#### [Data supplied]

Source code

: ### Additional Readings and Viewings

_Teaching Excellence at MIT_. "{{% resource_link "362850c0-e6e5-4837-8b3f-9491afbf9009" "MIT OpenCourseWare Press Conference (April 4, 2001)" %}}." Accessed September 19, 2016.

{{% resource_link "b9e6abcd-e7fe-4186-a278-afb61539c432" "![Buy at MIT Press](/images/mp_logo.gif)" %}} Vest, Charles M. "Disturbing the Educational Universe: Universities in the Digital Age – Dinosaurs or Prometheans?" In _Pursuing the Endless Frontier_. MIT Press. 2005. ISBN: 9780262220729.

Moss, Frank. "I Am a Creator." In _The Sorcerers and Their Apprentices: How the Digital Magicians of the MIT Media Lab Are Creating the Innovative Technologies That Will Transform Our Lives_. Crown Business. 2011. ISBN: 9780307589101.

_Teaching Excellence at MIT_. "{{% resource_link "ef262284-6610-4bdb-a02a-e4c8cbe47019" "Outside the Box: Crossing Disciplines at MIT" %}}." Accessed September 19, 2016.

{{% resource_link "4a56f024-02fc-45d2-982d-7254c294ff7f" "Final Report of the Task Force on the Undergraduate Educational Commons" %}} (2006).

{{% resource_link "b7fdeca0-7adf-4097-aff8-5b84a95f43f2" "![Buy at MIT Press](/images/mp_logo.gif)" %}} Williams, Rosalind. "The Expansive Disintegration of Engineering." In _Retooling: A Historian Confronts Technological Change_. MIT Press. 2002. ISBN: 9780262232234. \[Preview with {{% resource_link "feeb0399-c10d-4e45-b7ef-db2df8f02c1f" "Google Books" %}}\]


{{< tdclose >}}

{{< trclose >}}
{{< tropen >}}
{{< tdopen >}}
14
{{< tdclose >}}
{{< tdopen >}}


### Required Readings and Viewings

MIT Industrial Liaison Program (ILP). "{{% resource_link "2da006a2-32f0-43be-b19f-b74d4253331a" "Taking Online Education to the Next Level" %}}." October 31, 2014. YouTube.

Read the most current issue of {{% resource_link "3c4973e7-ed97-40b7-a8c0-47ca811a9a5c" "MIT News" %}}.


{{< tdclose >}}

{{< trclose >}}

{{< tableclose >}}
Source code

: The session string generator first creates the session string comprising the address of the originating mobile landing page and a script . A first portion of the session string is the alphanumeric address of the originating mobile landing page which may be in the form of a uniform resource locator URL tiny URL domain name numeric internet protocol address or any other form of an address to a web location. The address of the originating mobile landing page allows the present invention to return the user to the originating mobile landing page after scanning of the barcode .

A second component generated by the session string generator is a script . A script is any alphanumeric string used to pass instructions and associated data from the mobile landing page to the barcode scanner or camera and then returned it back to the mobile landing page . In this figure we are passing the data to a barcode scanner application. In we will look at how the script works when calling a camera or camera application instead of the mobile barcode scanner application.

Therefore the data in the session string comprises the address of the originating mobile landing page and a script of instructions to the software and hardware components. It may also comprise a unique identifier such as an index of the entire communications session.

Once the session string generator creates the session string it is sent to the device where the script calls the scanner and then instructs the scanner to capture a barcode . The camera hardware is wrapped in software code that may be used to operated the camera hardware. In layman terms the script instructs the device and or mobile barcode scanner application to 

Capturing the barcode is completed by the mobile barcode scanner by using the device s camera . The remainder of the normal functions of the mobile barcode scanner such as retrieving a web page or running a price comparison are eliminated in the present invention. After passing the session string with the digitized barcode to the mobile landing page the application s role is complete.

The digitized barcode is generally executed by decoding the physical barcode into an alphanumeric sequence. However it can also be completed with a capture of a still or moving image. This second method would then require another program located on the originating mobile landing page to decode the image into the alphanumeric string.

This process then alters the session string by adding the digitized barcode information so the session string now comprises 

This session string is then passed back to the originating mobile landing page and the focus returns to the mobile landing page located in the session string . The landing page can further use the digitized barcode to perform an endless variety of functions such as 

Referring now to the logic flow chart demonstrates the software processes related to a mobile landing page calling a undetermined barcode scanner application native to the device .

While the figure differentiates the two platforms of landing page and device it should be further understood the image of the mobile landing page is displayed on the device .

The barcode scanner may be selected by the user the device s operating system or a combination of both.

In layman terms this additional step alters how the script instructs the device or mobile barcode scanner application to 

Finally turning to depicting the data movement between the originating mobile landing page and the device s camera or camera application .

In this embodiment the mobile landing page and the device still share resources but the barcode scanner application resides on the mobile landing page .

#### [Your goal]
In full and word for word, restate the data.

#### [Written response]
Source code

: ### Additional Readings and Viewings

_Teaching Excellence at MIT_. "{{% resource_link "362850c0-e6e5-4837-8b3f-9491afbf9009" "MIT OpenCourseWare Press Conference (April 4, 2001)" %}}." Accessed September 19, 2016.

{{% resource_link "b9e6abcd-e7fe-4186-a278-afb61539c432" "![Buy at MIT Press](/images/mp_logo.gif)" %}} Vest, Charles M. "Disturbing the Educational Universe: Universities in the Digital Age – Dinosaurs or Prometheans?" In _Pursuing the Endless Frontier_. MIT Press. 2005. ISBN: 9780262220729.

Moss, Frank. "I Am a Creator." In _The Sorcerers and Their Apprentices: How the Digital Magicians of the MIT Media Lab Are Creating the Innovative Technologies That Will Transform Our Lives_. Crown Business. 2011. ISBN: 9780307589101.

_Teaching Excellence at MIT_. "{{% resource_link "ef262284-6610-4bdb-a02a-e4c8cbe47019" "Outside the Box: Crossing Disciplines at MIT" %}}." Accessed September 19, 2016.

{{% resource_link "4a56f024-02fc-45d2-982d-7254c294ff7f" "Final Report of the Task Force on the Undergraduate Educational Commons" %}} (2006).

{{% resource_link "b7fdeca0-7adf-4097-aff8-5b84a95f43f2" "![Buy at MIT Press](/images/mp_logo.gif)" %}} Williams, Rosalind. "The Expansive Disintegration of Engineering." In _Retooling: A Historian Confronts Technological Change_. MIT Press. 2002. ISBN: 9780262232234. \[Preview with {{% resource_link "feeb0399-c10d-4e45-b7ef-db2df8f02c1f" "Google Books" %}}\]


{{< tdclose >}}

{{< trclose >}}
{{< tropen >}}
{{< tdopen >}}
14
{{< tdclose >}}
{{< tdopen >}}


### Required Readings and Viewings

MIT Industrial Liaison Program (ILP). "{{% resource_link "2da006a2-32f0-43be-b19f-b74d4253331a" "Taking Online Education to the Next Level" %}}." October 31, 2014. YouTube.

Read the most current issue of {{% resource_link "3c4973e7-ed97-40b7-a8c0-47ca811a9a5c" "MIT News" %}}.


{{< tdclose >}}

{{< trclose >}}

{{< tableclose >}}
Source code

: The session string generator first creates the session string comprising the address of the originating mobile landing page and a script . A first portion of the session string is the alphanumeric address of the originating mobile landing page which may be in the form of a uniform resource locator URL tiny URL domain name numeric internet protocol address or any other form of an address to a web location. The address of the originating mobile landing page allows the present invention to return the user to the originating mobile landing page after scanning of the barcode .

A second component generated by the session string generator is a script . A script is any alphanumeric string used to pass instructions and associated data from the mobile landing page to the barcode scanner or camera and then returned it back to the mobile landing page . In this figure we are passing the data to a barcode scanner application. In we will look at how the script works when calling a camera or camera application instead of the mobile barcode scanner application.

Therefore the data in the session string comprises the address of the originating mobile landing page and a script of instructions to the software and hardware components. It may also comprise a unique identifier such as an index of the entire communications session.

Once the session string generator creates the session string it is sent to the device where the script calls the scanner and then instructs the scanner to capture a barcode . The camera hardware is wrapped in software code that may be used to operated the camera hardware. In layman terms the script instructs the device and or mobile barcode scanner application to 

Capturing the barcode is completed by the mobile barcode scanner by using the device s camera . The remainder of the normal functions of the mobile barcode scanner such as retrieving a web page or running a price comparison are eliminated in the present invention. After passing the session string with the digitized barcode to the mobile landing page the application s role is complete.

The digitized barcode is generally executed by decoding the physical barcode into an alphanumeric sequence. However it can also be completed with a capture of a still or moving image. This second method would then require another program located on the originating mobile landing page to decode the image into the alphanumeric string.

This process then alters the session string by adding the digitized barcode information so the session string now comprises 

This session string is then passed back to the originating mobile landing page and the focus returns to the mobile landing page located in the session string . The landing page can further use the digitized barcode to perform an endless variety of functions such as 

Referring now to the logic flow chart demonstrates the software processes related to a mobile landing page calling a undetermined barcode scanner application native to the device .

While the figure differentiates the two platforms of landing page and device it should be further understood the image of the mobile landing page is displayed on the device .

The barcode scanner may be selected by the user the device s operating system or a combination of both.

In layman terms this additional step alters how the script instructs the device or mobile barcode scanner application to 

Finally turning to depicting the data movement between the originating mobile landing page and the device s camera or camera application .

In this embodiment the mobile landing page and the device still share resources but the barcode scanner application resides on the mobile landing page .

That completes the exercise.